Here’s another application that was first outlined in [1]. In the dynamic lot-size problem, we wish to meet prescribed demand dj for each of K periods j = 1, 2, …, K by either producing an amount aj in period j and/or by drawing upon the inventory Ij-1 carried from the previous period. Figure 4 shows the network for modeling this problem.
The network has K+1 vertexes: The j-th vertex, for j = 1, 2, …, K, represents the j-th planning period; node 0 represents the “source” of all production. The flow on the “production arc” (0,j) prescribes the production level aj in period j, and the flow on “inventory carrying arc” (j,j+1) prescribes the inventory level Ij to be carried from period j to period j+1.

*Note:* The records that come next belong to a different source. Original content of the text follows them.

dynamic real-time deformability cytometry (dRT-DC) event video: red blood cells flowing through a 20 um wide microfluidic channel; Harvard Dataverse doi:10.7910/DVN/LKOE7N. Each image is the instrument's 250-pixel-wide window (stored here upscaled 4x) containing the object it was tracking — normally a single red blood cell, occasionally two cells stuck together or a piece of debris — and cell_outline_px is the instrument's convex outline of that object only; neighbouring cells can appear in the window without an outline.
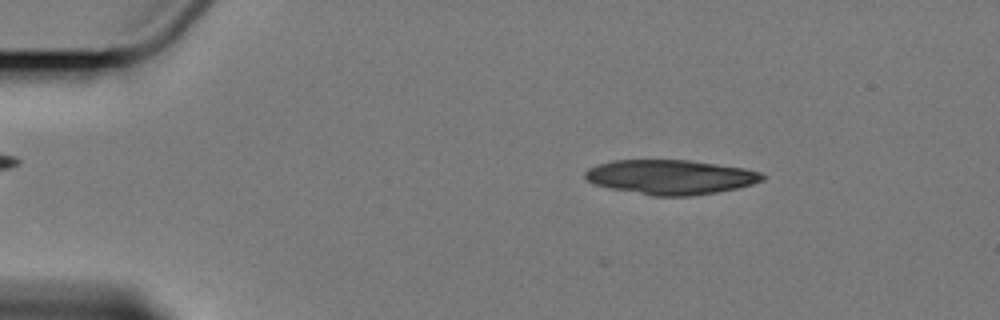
{"species": "Egyptian fruit bat (a non-hibernating species)", "species_latin": "Rousettus aegyptiacus", "temperature_condition": "cold", "stored_images_in_passage": 3, "camera_frame_rate_fps": 3000, "um_per_image_px": 0.085, "animal": {"sex": "female"}, "frame": {"image": 1, "passage_image": 1, "time_ms": 0.0, "image_size_px": [1000, 320], "cell_outline_px": [[768, 176], [764, 180], [752, 184], [736, 188], [716, 192], [692, 196], [652, 196], [608, 188], [592, 184], [584, 176], [584, 172], [588, 168], [612, 160], [688, 160], [744, 168], [760, 172]], "centroid_in_image_um": [56.98, 15.05], "position_along_channel_um": 28.0, "area_um2": 35.84}}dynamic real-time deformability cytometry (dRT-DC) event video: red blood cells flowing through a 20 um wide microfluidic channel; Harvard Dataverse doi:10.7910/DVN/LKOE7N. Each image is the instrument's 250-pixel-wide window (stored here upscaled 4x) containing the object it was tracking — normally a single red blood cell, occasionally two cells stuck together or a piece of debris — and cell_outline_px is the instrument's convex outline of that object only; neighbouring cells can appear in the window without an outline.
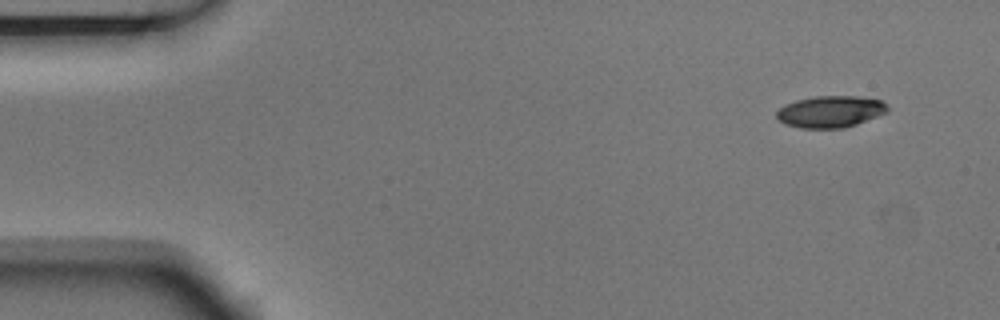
{"species": "Egyptian fruit bat (a non-hibernating species)", "species_latin": "Rousettus aegyptiacus", "temperature_condition": "room temperature", "stored_images_in_passage": 4, "camera_frame_rate_fps": 3000, "um_per_image_px": 0.085, "animal": {"sex": "male"}, "frame": {"image": 1, "passage_image": 1, "time_ms": 0.0, "image_size_px": [1000, 320], "cell_outline_px": [[888, 112], [856, 124], [840, 128], [800, 128], [784, 124], [776, 116], [776, 112], [784, 104], [796, 100], [816, 96], [860, 96], [880, 100], [888, 104]], "centroid_in_image_um": [70.58, 9.48], "position_along_channel_um": 14.4, "area_um2": 20.52}}
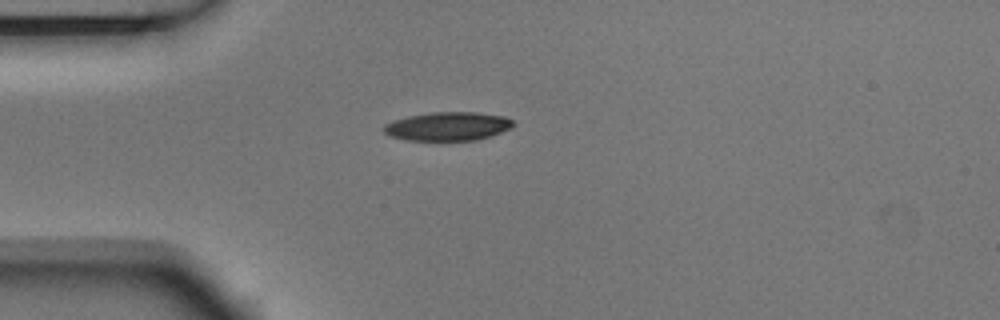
{"frame": {"image": 2, "passage_image": 4, "time_ms": 1.0, "image_size_px": [1000, 320], "cell_outline_px": [[516, 124], [512, 128], [492, 136], [476, 140], [404, 140], [388, 136], [380, 128], [384, 124], [392, 120], [408, 116], [432, 112], [476, 112], [504, 116], [512, 120]], "centroid_in_image_um": [38.04, 10.74], "position_along_channel_um": 47.0, "area_um2": 21.96}}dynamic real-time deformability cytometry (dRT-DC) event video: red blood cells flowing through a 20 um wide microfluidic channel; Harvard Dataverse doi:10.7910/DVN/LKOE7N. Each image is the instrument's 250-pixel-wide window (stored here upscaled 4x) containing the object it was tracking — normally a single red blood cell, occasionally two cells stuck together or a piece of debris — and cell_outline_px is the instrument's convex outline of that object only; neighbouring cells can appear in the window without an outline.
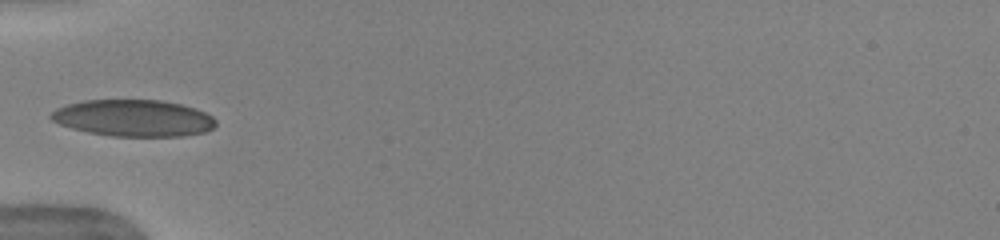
{"species": "human", "species_latin": "Homo sapiens", "temperature_condition": "warm", "stored_images_in_passage": 9, "camera_frame_rate_fps": 3000, "um_per_image_px": 0.085, "donor": {"sex": "female"}, "frame": {"image": 1, "passage_image": 1, "time_ms": 0.0, "image_size_px": [1000, 240], "cell_outline_px": [[216, 124], [212, 128], [204, 132], [180, 136], [112, 136], [88, 132], [72, 128], [60, 124], [52, 120], [48, 116], [56, 108], [68, 104], [84, 100], [160, 100], [180, 104], [196, 108], [212, 116], [216, 120]], "centroid_in_image_um": [11.34, 10.03], "position_along_channel_um": 73.7, "area_um2": 35.14}}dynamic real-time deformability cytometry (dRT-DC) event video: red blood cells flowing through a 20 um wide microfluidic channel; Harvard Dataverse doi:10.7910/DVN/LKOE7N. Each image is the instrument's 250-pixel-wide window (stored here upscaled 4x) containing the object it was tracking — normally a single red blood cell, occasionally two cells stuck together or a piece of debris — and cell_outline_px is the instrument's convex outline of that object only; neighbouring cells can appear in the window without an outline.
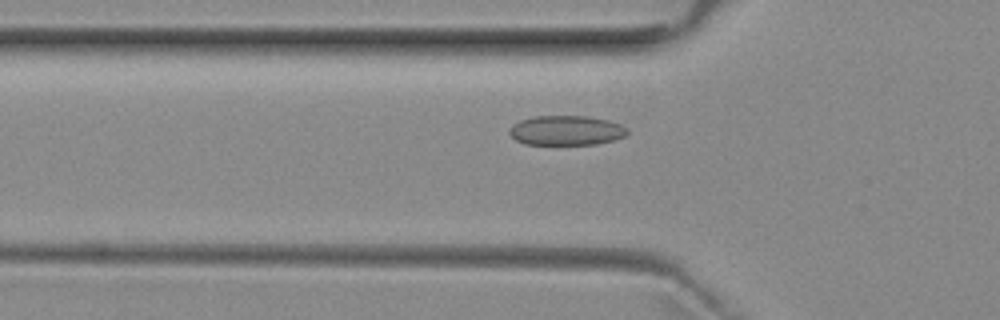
{"species": "common noctule bat (a hibernating species)", "species_latin": "Nyctalus noctula", "temperature_condition": "room temperature", "stored_images_in_passage": 36, "camera_frame_rate_fps": 3000, "um_per_image_px": 0.085, "animal": {"sex": "female", "body_mass_g": 29.2, "forearm_length_mm": 56.3}, "frame": {"image": 1, "passage_image": 7, "time_ms": 2.0, "image_size_px": [1000, 320], "cell_outline_px": [[628, 132], [624, 136], [616, 140], [596, 144], [524, 144], [516, 140], [508, 132], [508, 128], [512, 124], [520, 120], [532, 116], [588, 116], [608, 120], [620, 124], [628, 128]], "centroid_in_image_um": [48.12, 11.08], "position_along_channel_um": 77.7, "area_um2": 20.58}}
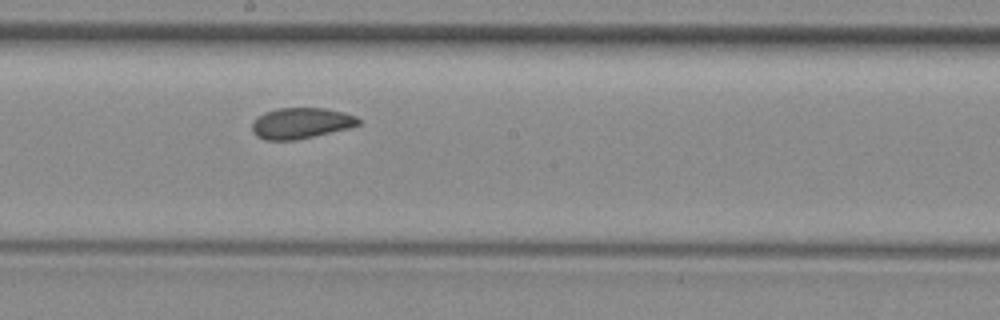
{"frame": {"image": 2, "passage_image": 18, "time_ms": 5.667, "image_size_px": [1000, 320], "cell_outline_px": [[360, 124], [348, 128], [296, 140], [264, 140], [256, 136], [252, 132], [252, 124], [264, 112], [276, 108], [324, 108], [344, 112], [356, 116], [360, 120]], "centroid_in_image_um": [25.57, 10.47], "position_along_channel_um": 222.6, "area_um2": 19.07}}
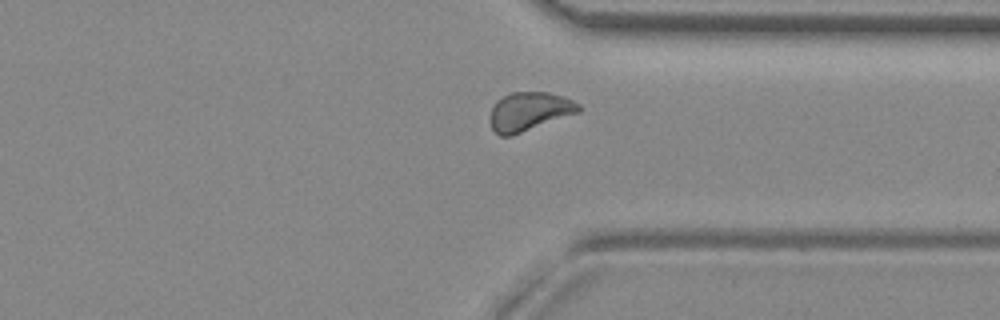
{"frame": {"image": 3, "passage_image": 29, "time_ms": 9.333, "image_size_px": [1000, 320], "cell_outline_px": [[584, 108], [580, 112], [512, 136], [500, 136], [492, 128], [488, 120], [488, 116], [496, 100], [512, 92], [548, 92], [564, 96], [580, 104]], "centroid_in_image_um": [44.99, 9.48], "position_along_channel_um": 366.4, "area_um2": 20.35}, "authors_computed_cell_mechanics": {"area_um2": 19.5942, "velocity_mm_per_s": 3.9467, "shape_relaxation_time_tau1_ms": 5.483, "shape_relaxation_time_tau2_ms": 2.2405, "deformation_change_tau1": 0.0858, "deformation_change_tau2": 0.0587}}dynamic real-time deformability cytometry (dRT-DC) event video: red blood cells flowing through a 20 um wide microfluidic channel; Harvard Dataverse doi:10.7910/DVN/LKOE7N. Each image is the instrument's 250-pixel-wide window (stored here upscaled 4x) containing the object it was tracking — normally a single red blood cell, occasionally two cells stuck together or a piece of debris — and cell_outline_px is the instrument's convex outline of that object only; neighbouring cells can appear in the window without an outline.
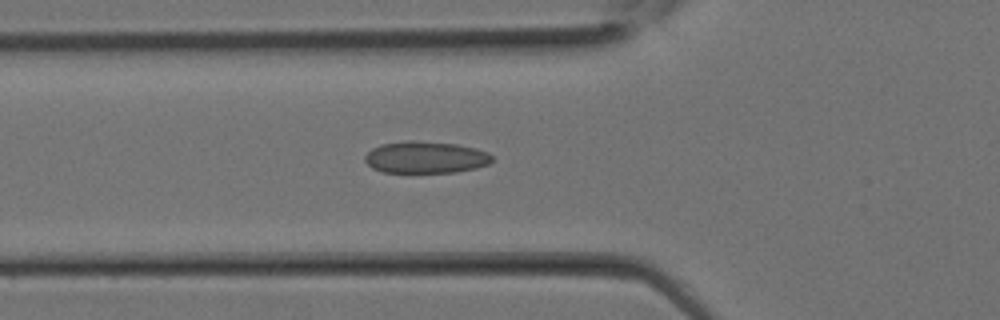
{"species": "Egyptian fruit bat (a non-hibernating species)", "species_latin": "Rousettus aegyptiacus", "temperature_condition": "room temperature", "stored_images_in_passage": 5, "camera_frame_rate_fps": 3000, "um_per_image_px": 0.085, "animal": {"sex": "female"}, "frame": {"image": 1, "passage_image": 3, "time_ms": 0.667, "image_size_px": [1000, 320], "cell_outline_px": [[492, 160], [488, 164], [476, 168], [456, 172], [384, 172], [372, 168], [364, 160], [364, 156], [372, 148], [380, 144], [408, 140], [412, 140], [456, 144], [476, 148], [488, 152], [492, 156]], "centroid_in_image_um": [36.16, 13.36], "position_along_channel_um": 89.6, "area_um2": 23.64}}
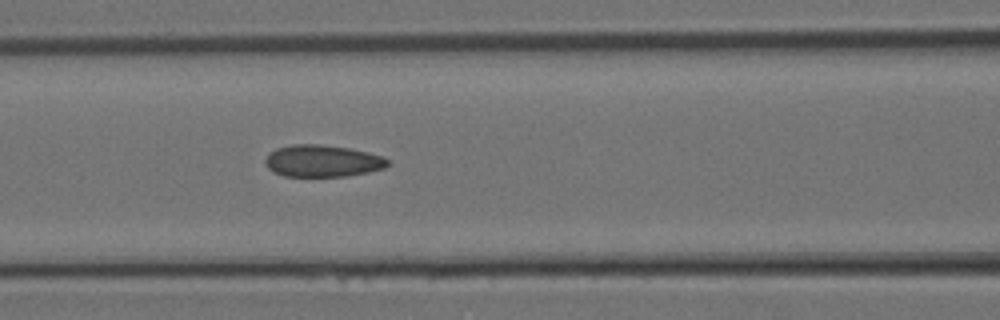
{"frame": {"image": 2, "passage_image": 5, "time_ms": 1.333, "image_size_px": [1000, 320], "cell_outline_px": [[388, 164], [384, 168], [368, 172], [348, 176], [284, 176], [272, 172], [268, 168], [264, 160], [268, 152], [276, 148], [292, 144], [316, 144], [348, 148], [368, 152], [384, 156], [388, 160]], "centroid_in_image_um": [27.38, 13.68], "position_along_channel_um": 139.2, "area_um2": 22.89}}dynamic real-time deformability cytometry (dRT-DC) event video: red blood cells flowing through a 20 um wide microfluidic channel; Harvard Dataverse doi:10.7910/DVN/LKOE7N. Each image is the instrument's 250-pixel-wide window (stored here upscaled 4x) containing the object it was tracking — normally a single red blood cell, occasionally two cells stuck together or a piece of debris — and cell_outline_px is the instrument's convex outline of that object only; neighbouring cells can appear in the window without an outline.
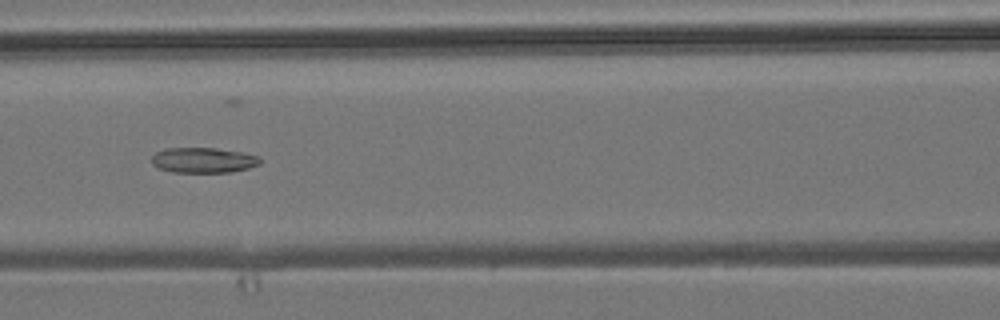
{"species": "common noctule bat (a hibernating species)", "species_latin": "Nyctalus noctula", "temperature_condition": "room temperature", "stored_images_in_passage": 7, "camera_frame_rate_fps": 3000, "um_per_image_px": 0.085, "animal": {"sex": "male", "body_mass_g": 19.2, "forearm_length_mm": 51.8}, "frame": {"image": 1, "passage_image": 7, "time_ms": 6.667, "image_size_px": [1000, 320], "cell_outline_px": [[260, 164], [248, 168], [232, 172], [172, 172], [160, 168], [152, 164], [152, 156], [156, 152], [164, 148], [216, 148], [240, 152], [256, 156], [260, 160]], "centroid_in_image_um": [17.25, 13.61], "position_along_channel_um": 149.3, "area_um2": 15.84}}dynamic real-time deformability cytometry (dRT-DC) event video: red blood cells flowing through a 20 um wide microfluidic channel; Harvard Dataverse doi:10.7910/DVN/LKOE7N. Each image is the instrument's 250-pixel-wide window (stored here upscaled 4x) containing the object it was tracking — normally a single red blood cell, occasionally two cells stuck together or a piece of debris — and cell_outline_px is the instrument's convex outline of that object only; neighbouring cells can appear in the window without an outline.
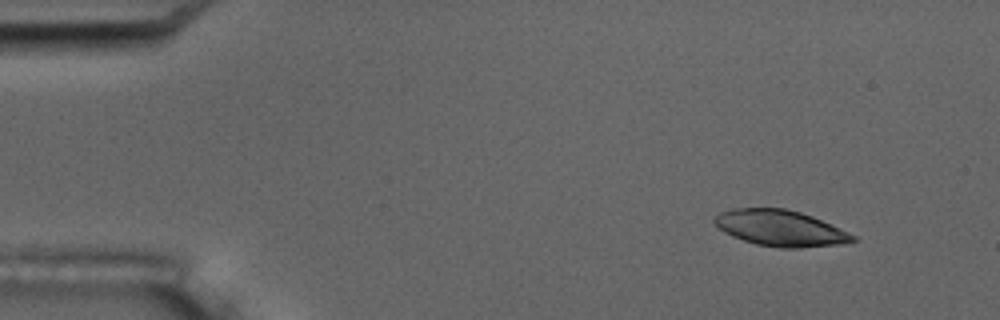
{"species": "common noctule bat (a hibernating species)", "species_latin": "Nyctalus noctula", "temperature_condition": "room temperature", "stored_images_in_passage": 5, "camera_frame_rate_fps": 3000, "um_per_image_px": 0.085, "animal": {"sex": "male", "body_mass_g": 17.5, "forearm_length_mm": 52.3}, "frame": {"image": 1, "passage_image": 2, "time_ms": 1.0, "image_size_px": [1000, 320], "cell_outline_px": [[860, 240], [844, 244], [800, 248], [780, 248], [756, 244], [732, 236], [724, 232], [712, 220], [720, 212], [732, 208], [784, 208], [800, 212], [812, 216], [848, 232], [856, 236]], "centroid_in_image_um": [66.36, 19.4], "position_along_channel_um": 18.6, "area_um2": 29.07}}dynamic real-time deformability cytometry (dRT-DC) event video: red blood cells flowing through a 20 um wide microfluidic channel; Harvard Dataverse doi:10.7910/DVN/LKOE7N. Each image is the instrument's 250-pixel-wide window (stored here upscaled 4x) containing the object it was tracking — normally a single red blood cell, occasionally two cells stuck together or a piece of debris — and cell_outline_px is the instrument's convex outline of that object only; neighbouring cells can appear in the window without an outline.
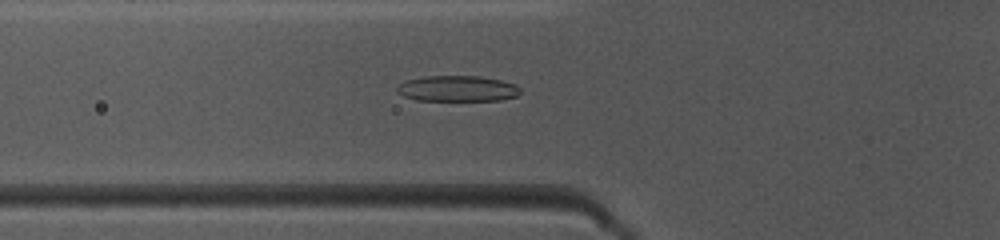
{"species": "common noctule bat (a hibernating species)", "species_latin": "Nyctalus noctula", "temperature_condition": "warm", "stored_images_in_passage": 50, "camera_frame_rate_fps": 3000, "um_per_image_px": 0.085, "animal": {"sex": "female", "body_mass_g": 10.0, "forearm_length_mm": 53.1}, "frame": {"image": 1, "passage_image": 18, "time_ms": 5.667, "image_size_px": [1000, 240], "cell_outline_px": [[520, 92], [516, 96], [500, 100], [416, 100], [404, 96], [396, 92], [396, 88], [404, 80], [424, 76], [480, 76], [500, 80], [516, 84], [520, 88]], "centroid_in_image_um": [38.86, 7.52], "position_along_channel_um": 86.9, "area_um2": 18.55}}
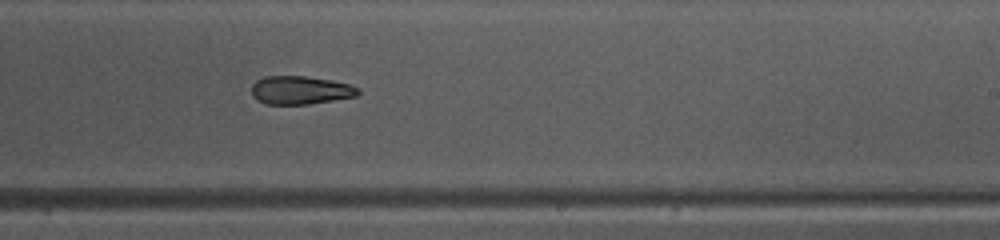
{"frame": {"image": 2, "passage_image": 31, "time_ms": 10.0, "image_size_px": [1000, 240], "cell_outline_px": [[360, 92], [356, 96], [308, 104], [264, 104], [256, 100], [252, 96], [252, 84], [256, 80], [264, 76], [304, 76], [332, 80], [348, 84], [360, 88]], "centroid_in_image_um": [25.5, 7.66], "position_along_channel_um": 263.5, "area_um2": 17.63}}
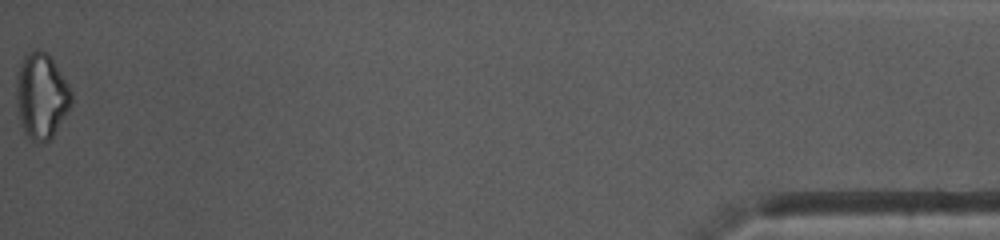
{"frame": {"image": 3, "passage_image": 50, "time_ms": 16.333, "image_size_px": [1000, 240], "cell_outline_px": [[72, 104], [68, 112], [52, 136], [48, 140], [32, 140], [24, 132], [20, 120], [16, 104], [16, 76], [20, 64], [24, 56], [28, 52], [36, 48], [40, 48], [48, 52], [68, 84], [72, 92]], "centroid_in_image_um": [3.51, 8.09], "position_along_channel_um": 431.7, "area_um2": 27.51}, "authors_computed_cell_mechanics": {"area_um2": 19.1896, "velocity_mm_per_s": 4.0554, "shape_relaxation_time_tau1_ms": 7.9609, "shape_relaxation_time_tau2_ms": 6.0546, "deformation_change_tau1": 0.1839, "deformation_change_tau2": 0.1541}}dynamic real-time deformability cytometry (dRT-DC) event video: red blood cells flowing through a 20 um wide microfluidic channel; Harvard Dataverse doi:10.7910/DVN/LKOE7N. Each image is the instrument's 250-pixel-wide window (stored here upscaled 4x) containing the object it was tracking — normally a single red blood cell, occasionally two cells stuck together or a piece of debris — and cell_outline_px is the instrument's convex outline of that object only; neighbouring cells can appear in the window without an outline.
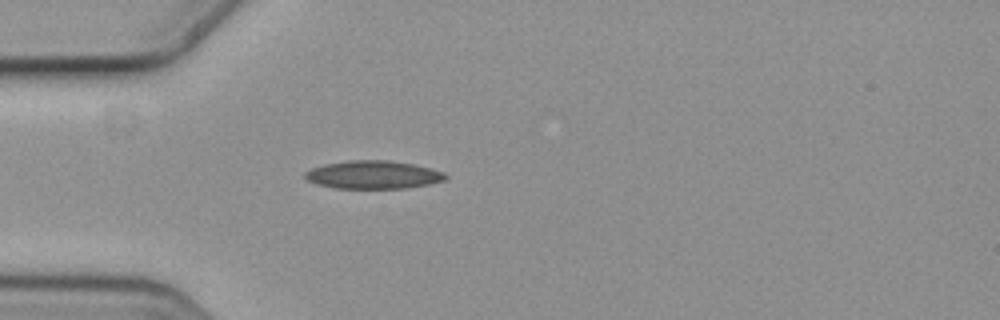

The mass balance equation for each period j models the basic accounting equation: Incoming inventory plus production in that period must equal the period’s demand plus the final inventory at the end of the period. The mass balance equation for vertex 0 indicates that during the planning periods 1, 2, …, K, we must produce all of the demand (we are assuming zero beginning and zero final inventory over the planning horizon).
If we impose capacities on the production and inventory in each period and suppose that the costs are linear, the problem becomes a minimum cost flow model.
[1]Ravindra K. Ahuja, Thomas L. Magnanti, and James B. Orlin. Network Flows: Theory, Algorithms, and Applications.
[2]Thomas H. Cormen, Charles E. Leiserson, Ronald L. Rivest. Introduction to Algorithms.
[3]_efer_. Algorithm Tutorial: Maximum Flow.
[4]gladius. Algorithm Tutorial: Introduction to graphs and their data structures: Section 3.